Friday, June 3, 2016

First Person to Serve Donuts in WWI was Helen Purviance from Huntington, IN


As today is National Donut Day, I thought I would post a bit of probably unknown trivia about Donuts.

Helen Purviance of Huntington, Indiana (a small town where I went to high school) was the first person to serve donuts in France during WW1 while fighting the war in France and she helped to make the donut, originally a Dutch treat,  famous to American Servicemen and the reason for National Donut Day per an article at Salvation Army San Francisco site

From an article in the Indy Star:

"Behind a World War I Salvation Army hut in France, within earshot of battlefield machine guns, Huntington native Helen Purviance decided to comfort American troops with fresh doughnuts.
The Salvation Army ensign and her female comrades prepared dough from ingredients they found in the ammunition train's commissary. Villagers living nearby provided eggs.
Purviance knelt by a squat, wood-fired, potbelly stove, its burner just 18 inches across.

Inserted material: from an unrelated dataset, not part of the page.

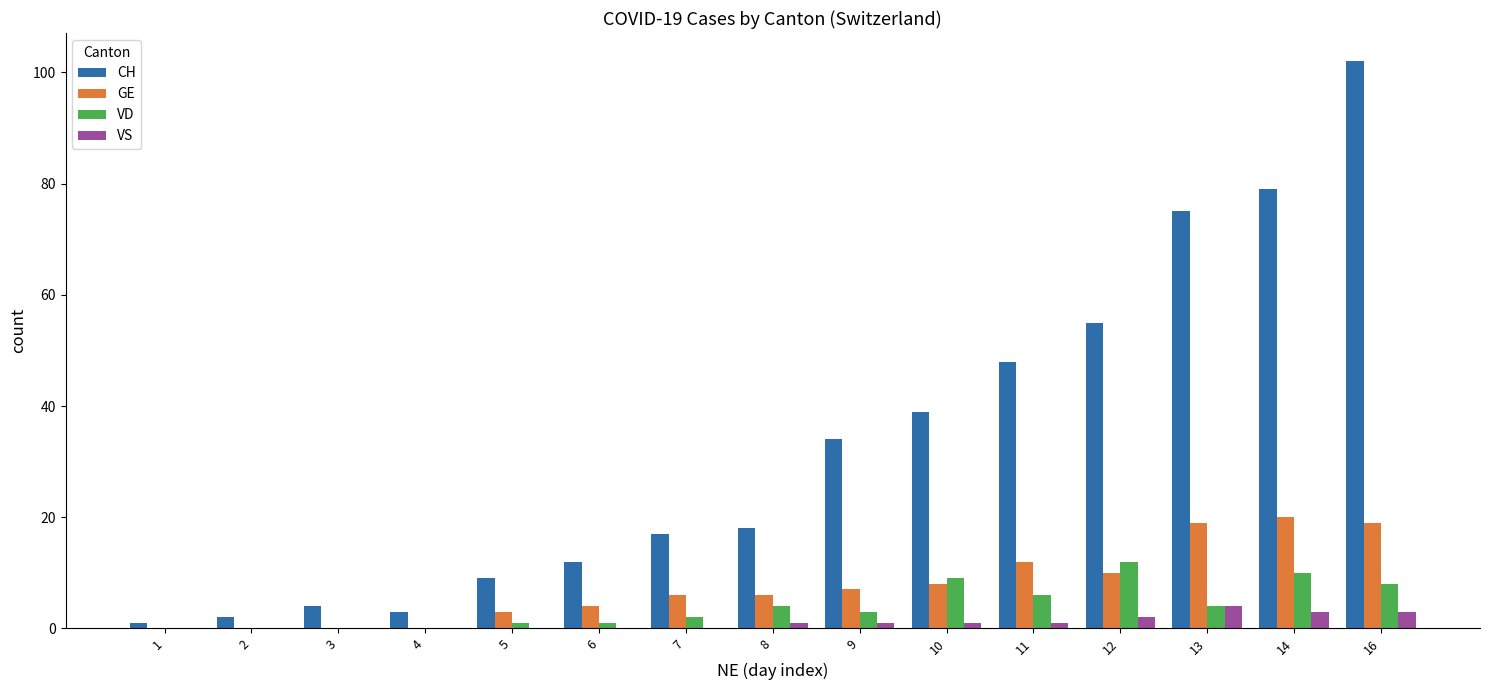

Are the bars grouped side by side (vs. stacked)?

Yes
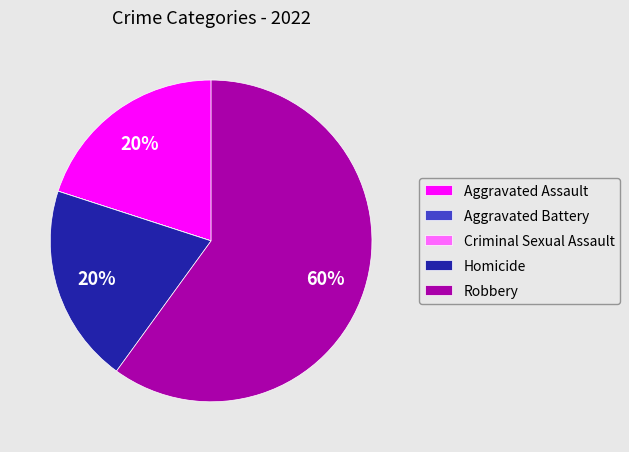

Does Robbery represent more than half of the total?

Yes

In a small skillet, she fried hand-shaped pieces of dough, seven doughnuts at a time, while feeding the fire. She insisted the team work hidden behind a blanket. Purviance wanted to surprise the soldiers with 150 doughnuts.
"And you should have seen their faces," she recalled.

As everyone in Huntington County seems to be related (not kidding) explains my love of all things donut and will have  to figure out which cousin and how far removed.